Aumentar los ingresos se puede hacer aumentando las cotizaciones, pero sólo las de los trabajadores (cuota obrera). La teoría nos dice que un aumento de las cotizaciones patronales sólo acabaría afectando a los propios trabajadores a través de una reducción de salarios o aumentando el paro. La financiación vía impuestos debería hacerse, temporalmente. El impuesto a la banca (recargo del 8% sobre beneficios) propuesto por el PSOE, aunque sería justo, resultaría poco eficiente. El recargo acabaría transmitiéndose en parte (depende de los estudios en mayor o menor proporción) a los trabajadores del sector con una rebaja en sus salarios. Se deberían crear fuentes alternativas de ingresos para el Estado y el compromiso político de aplicarlo al pago de las pensiones. Aunque el sistema es diferente, en Dinamarca se financian con parte de lo recaudado con el Impuesto de la Renta. Entiéndase que todas las opciones deberían pasar por cargar sobre la clase trabajadora el incremento de ingresos, there’s no alternative.

Todas estas opciones tienen su utilidad de manera temporal, pero lo que realmente se necesita es un cambio en nuestra economía que dote de poder a la clase trabajadora. Difícilmente, con las estructuras económicas construidas en las últimas décadas, puede subsistir un sistema solidario como el nuestro y, por consiguiente, el Estado del Bienestar que hemos, sólo en parte, conocido en España. Hablar de partidos y no hacerlo de ideologías nos lleva siempre al mismo callejón sin salida, típico de la política española. El documento propuesto por el PSOE está lleno de buenas intenciones (el recargo a la banca, religar el incremento de las pensión al IPC, etc.) y medias verdades (sólo se financia la mitad del déficit de la Seguridad Social), que a estas alturas deberían hacernos sospechar. En el Neoliberalismo en que nos movemos, no hay cabida para lo justo, sino sólo para lo eficiente. Es el enésimo conflicto en el que hay que elegir entre lo más democrático y lo más eficiente. 
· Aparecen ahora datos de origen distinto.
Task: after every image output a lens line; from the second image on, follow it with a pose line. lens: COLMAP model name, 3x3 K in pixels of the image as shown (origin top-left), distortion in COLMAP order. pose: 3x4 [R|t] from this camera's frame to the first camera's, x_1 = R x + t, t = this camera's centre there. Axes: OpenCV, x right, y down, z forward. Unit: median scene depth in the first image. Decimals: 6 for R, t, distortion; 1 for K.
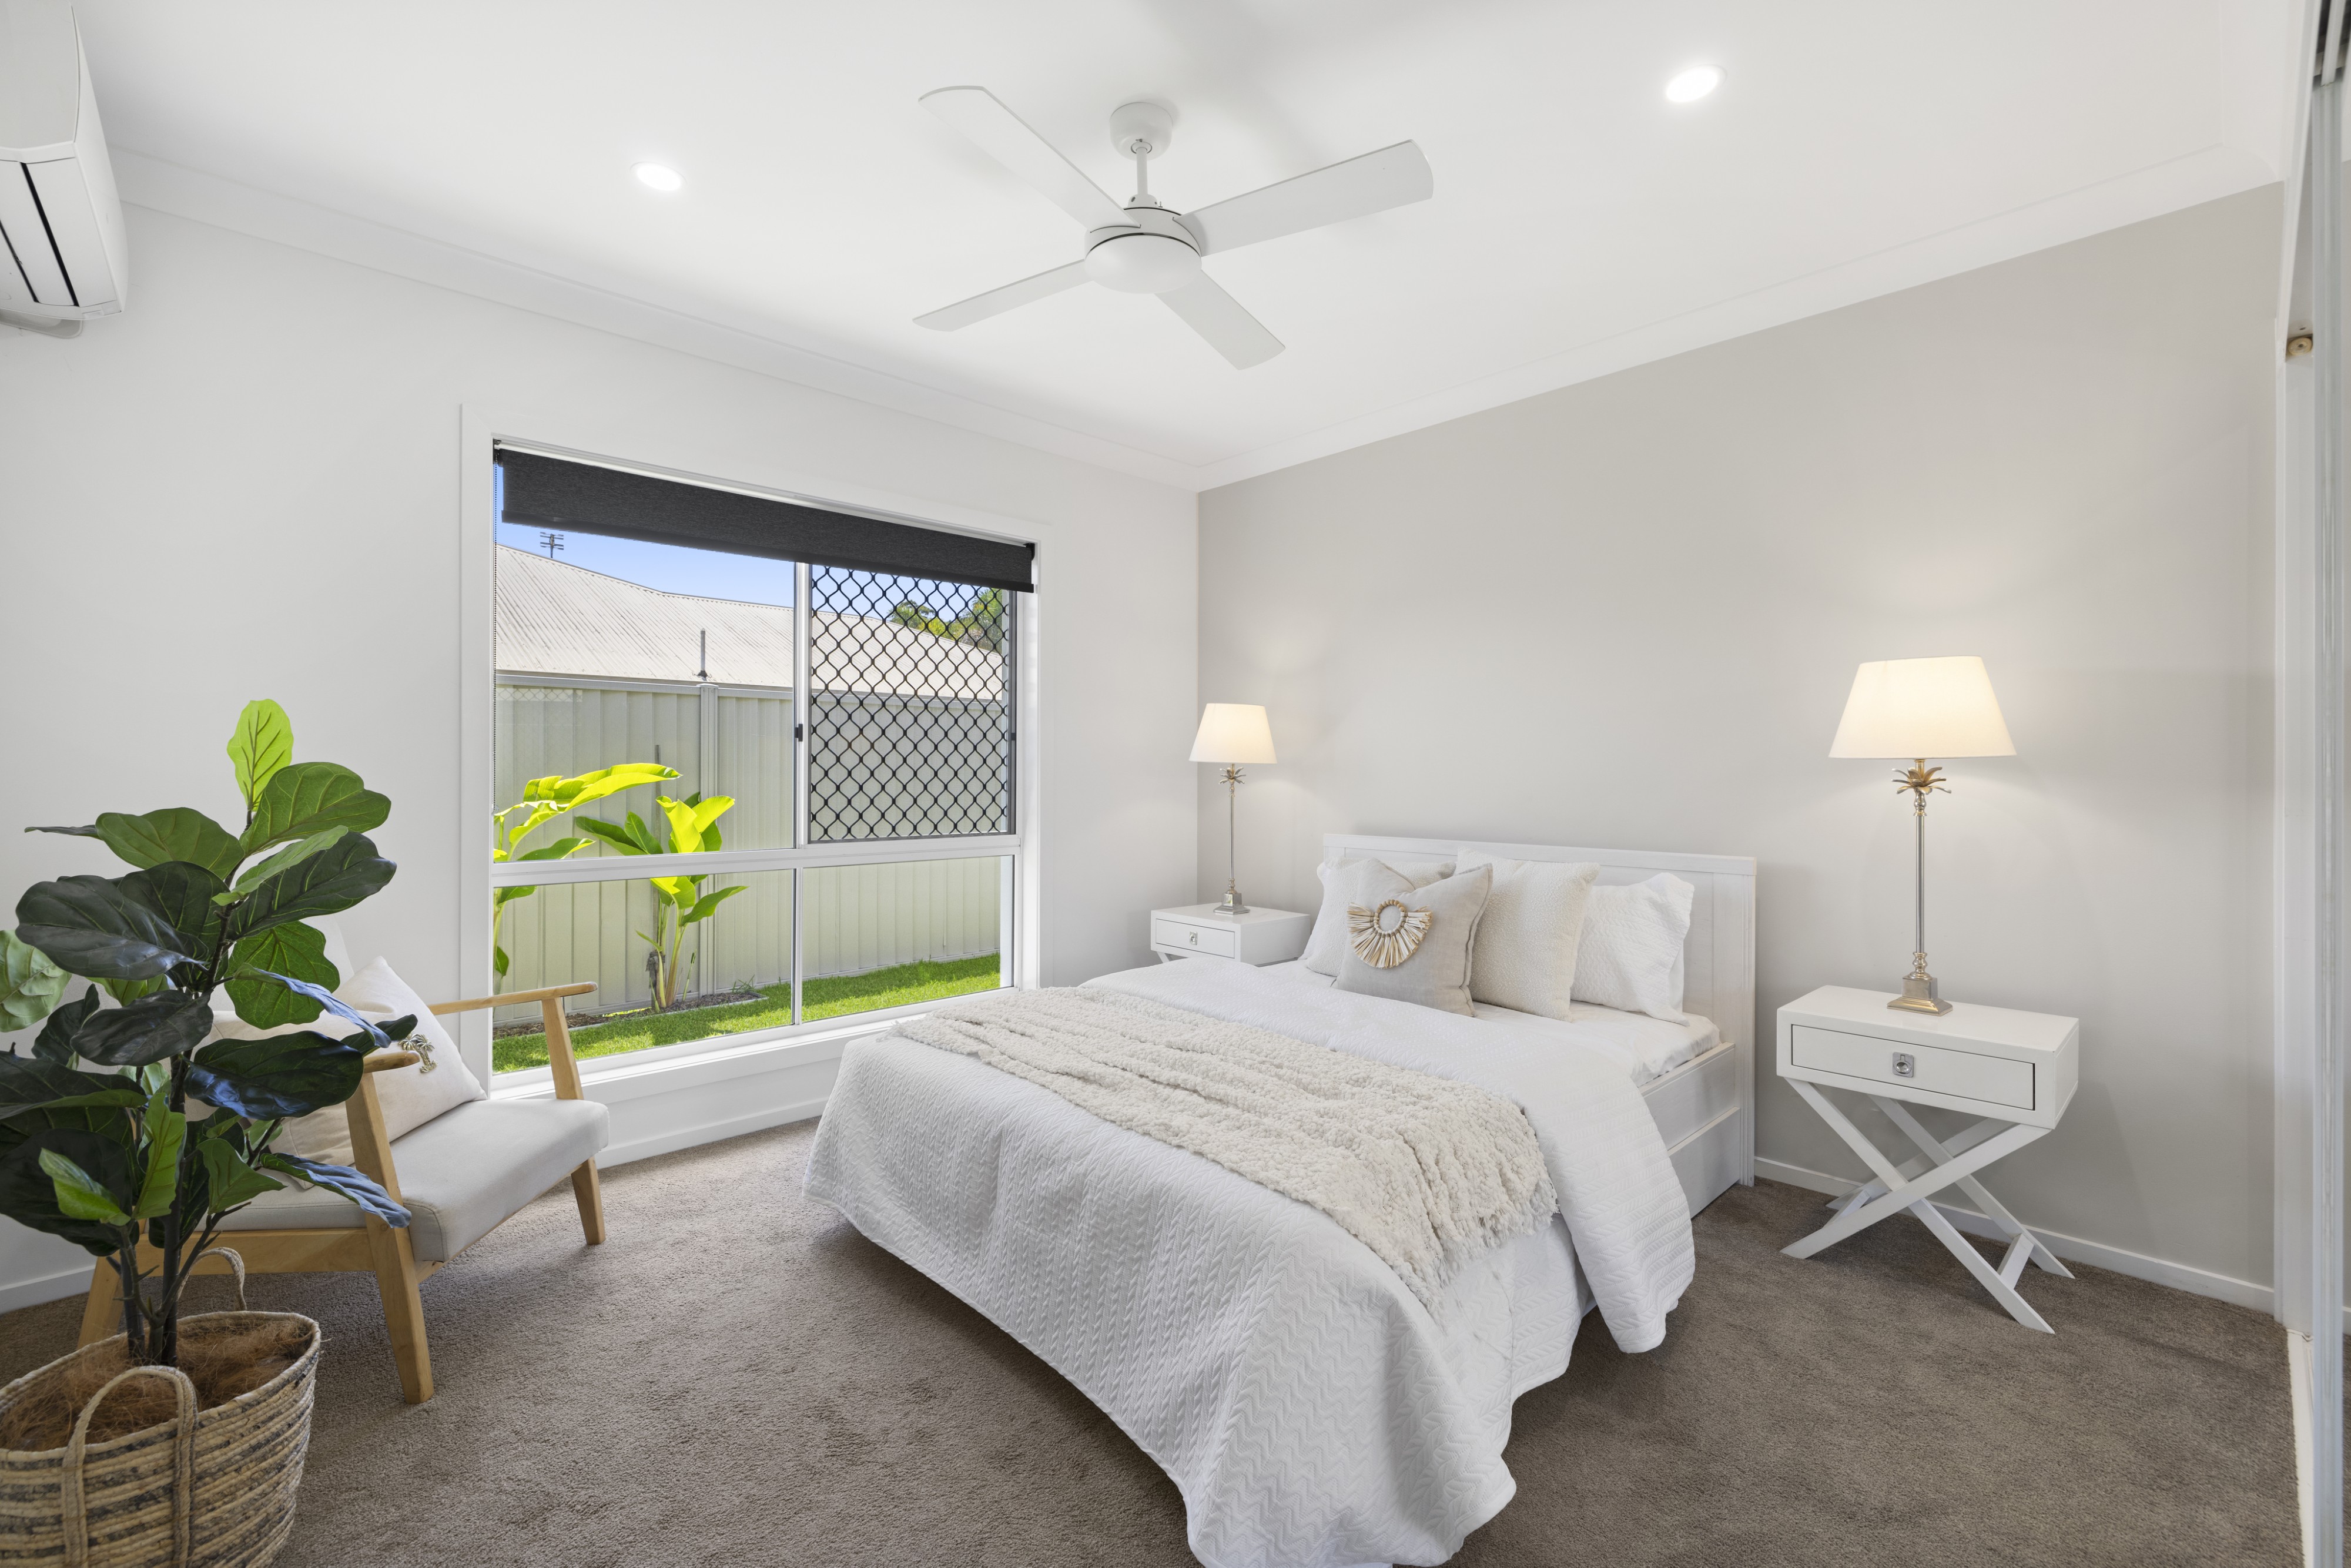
lens RADIAL K [[988.5, 0, 1165.3], [0, 988.5, 779.2], [0, 0, 1]] dist [0.000659, 0.000060]
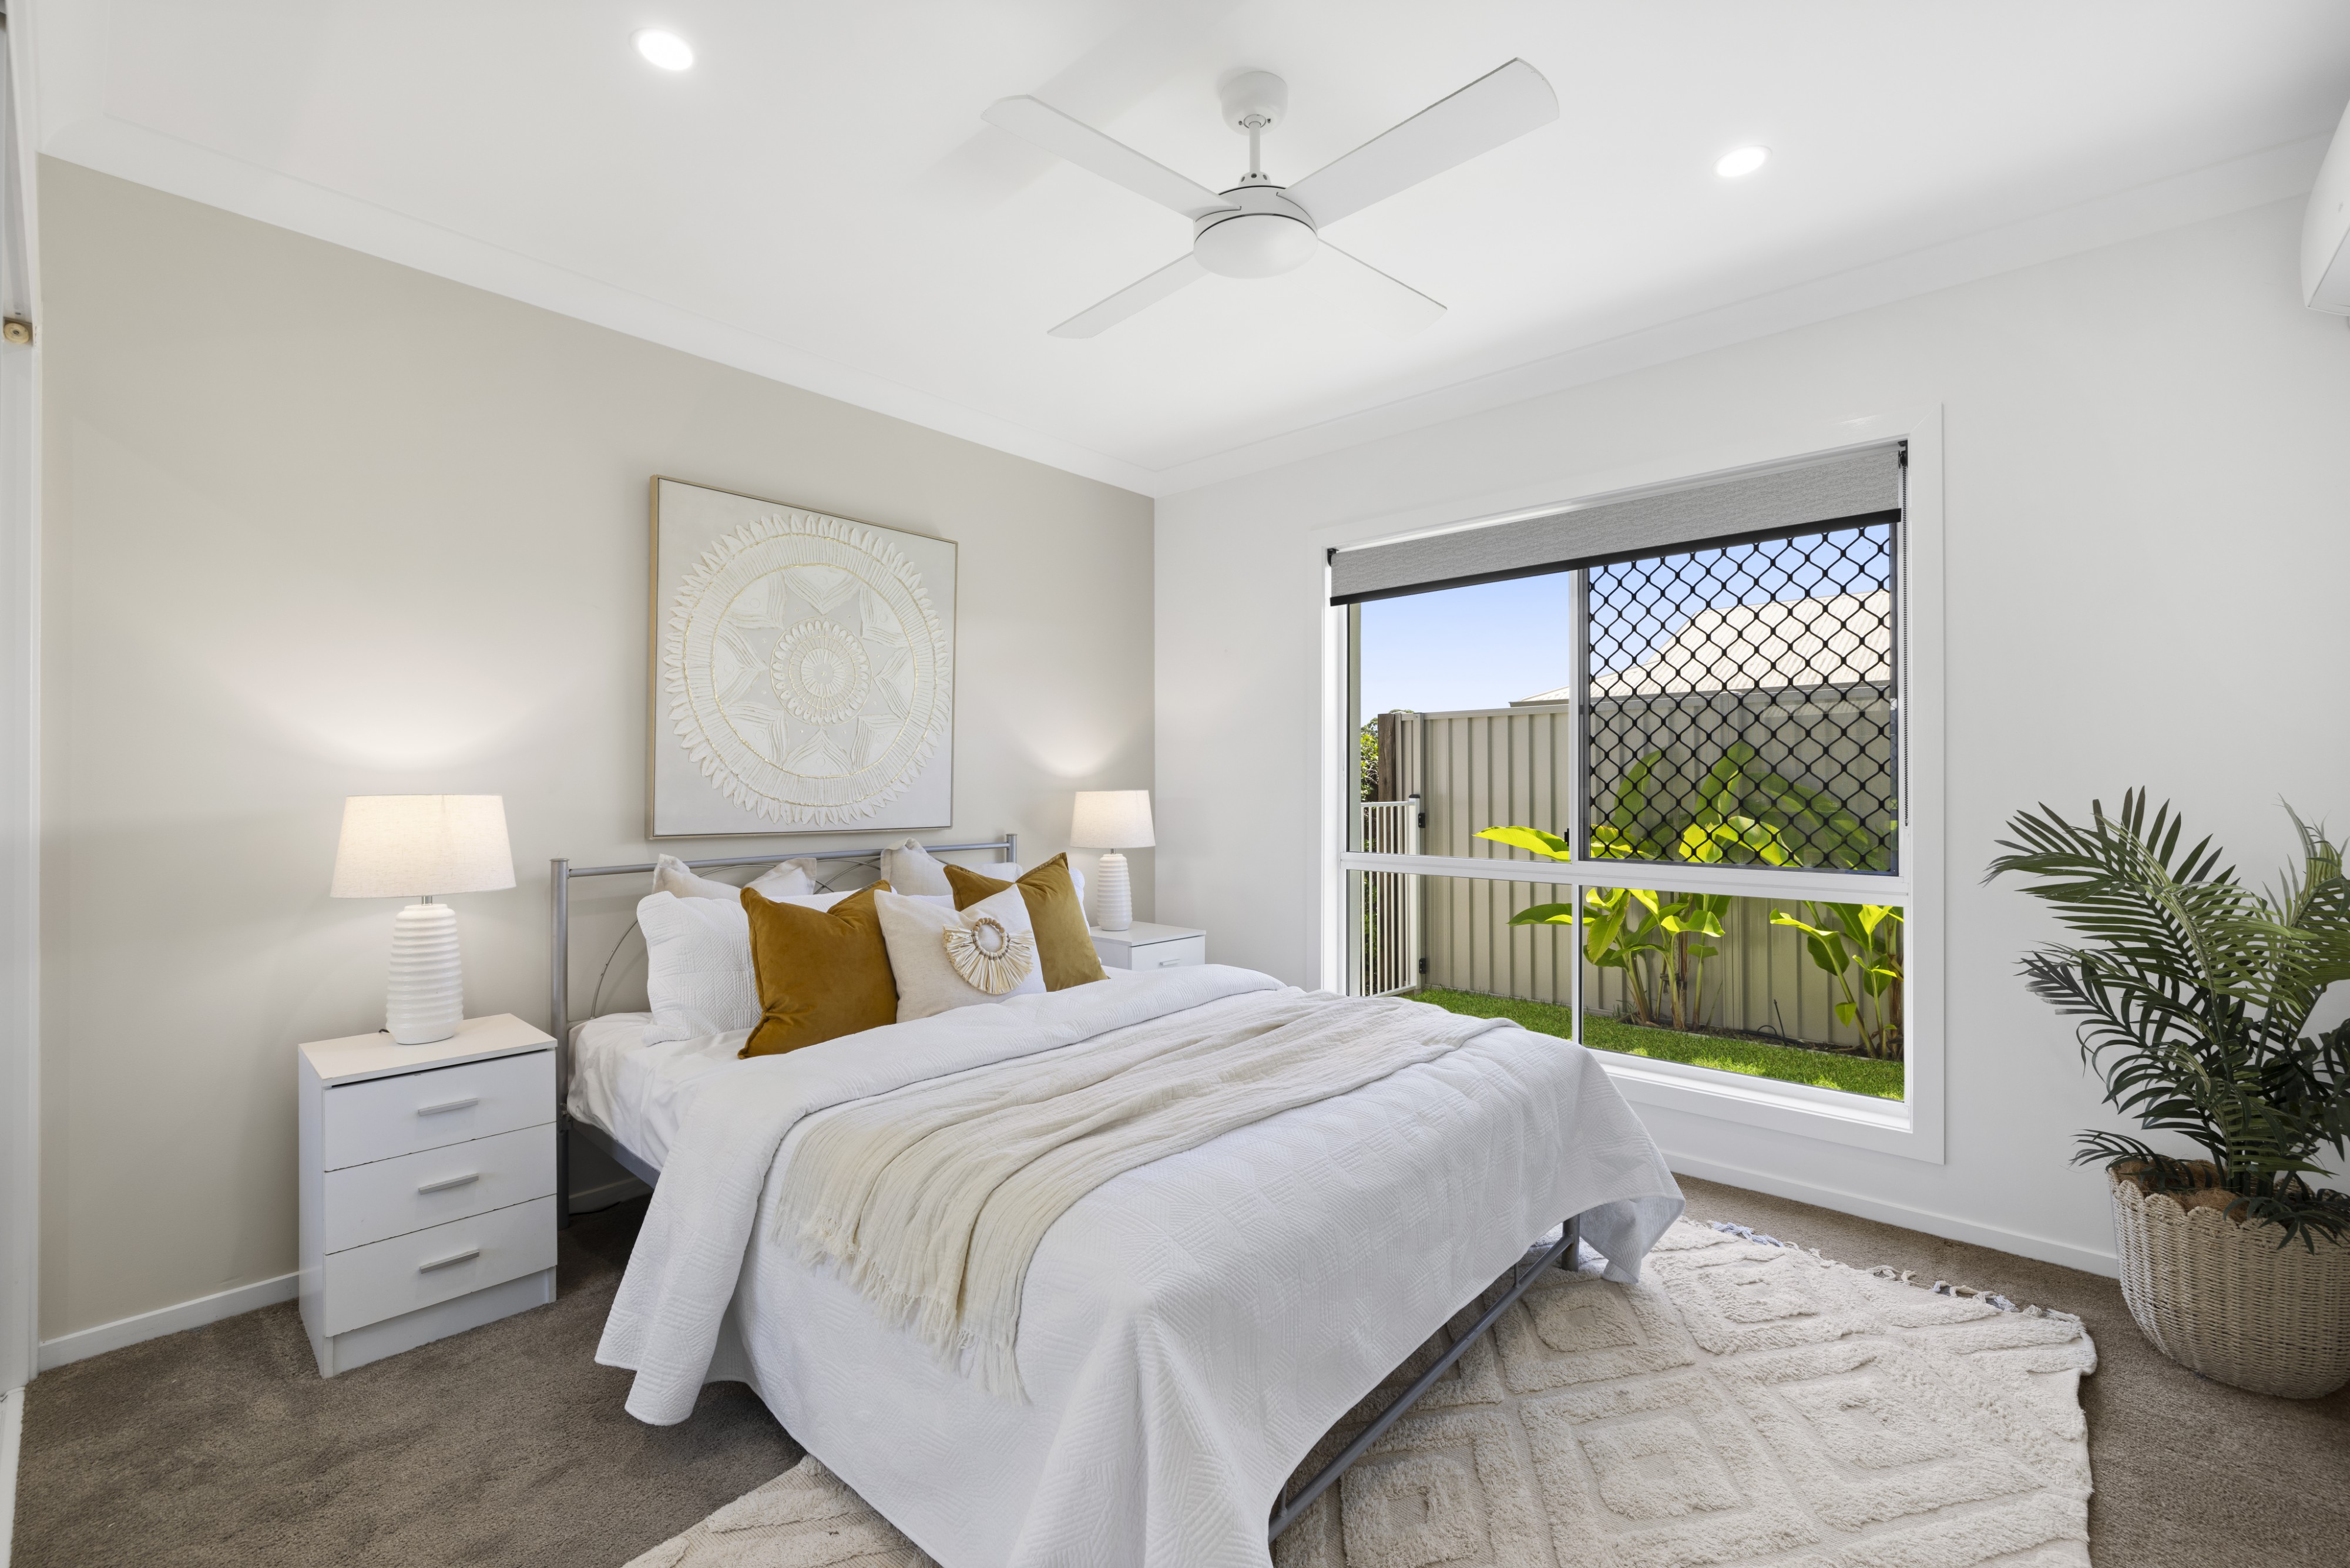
lens RADIAL K [[988.1, 0, 1164.8], [0, 988.1, 779.2], [0, 0, 1]] dist [0.000659, 0.000060]
pose [[0.094271, -0.010583, -0.995490, 0.543014], [-0.002959, 0.999936, -0.010911, -0.001537], [0.995542, 0.003974, 0.094233, 0.501128]]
No olvidemos que un mercado de votos de 9 millones de personas es muy interesante, pero puede provocar que los partidos no resuelvan en su totalidad un problema que se nos viene encima, simplemente por no perder votos. El coste de la inacción tiene consecuencias, como hemos aprendido con el “procés” catalán. Los votos transformados en dinero son 8.500 millones de euros mensuales que resultarían un buen negocio para el sector financiero. Y como sabemos, la banca siempre gana. Simplemente, espera.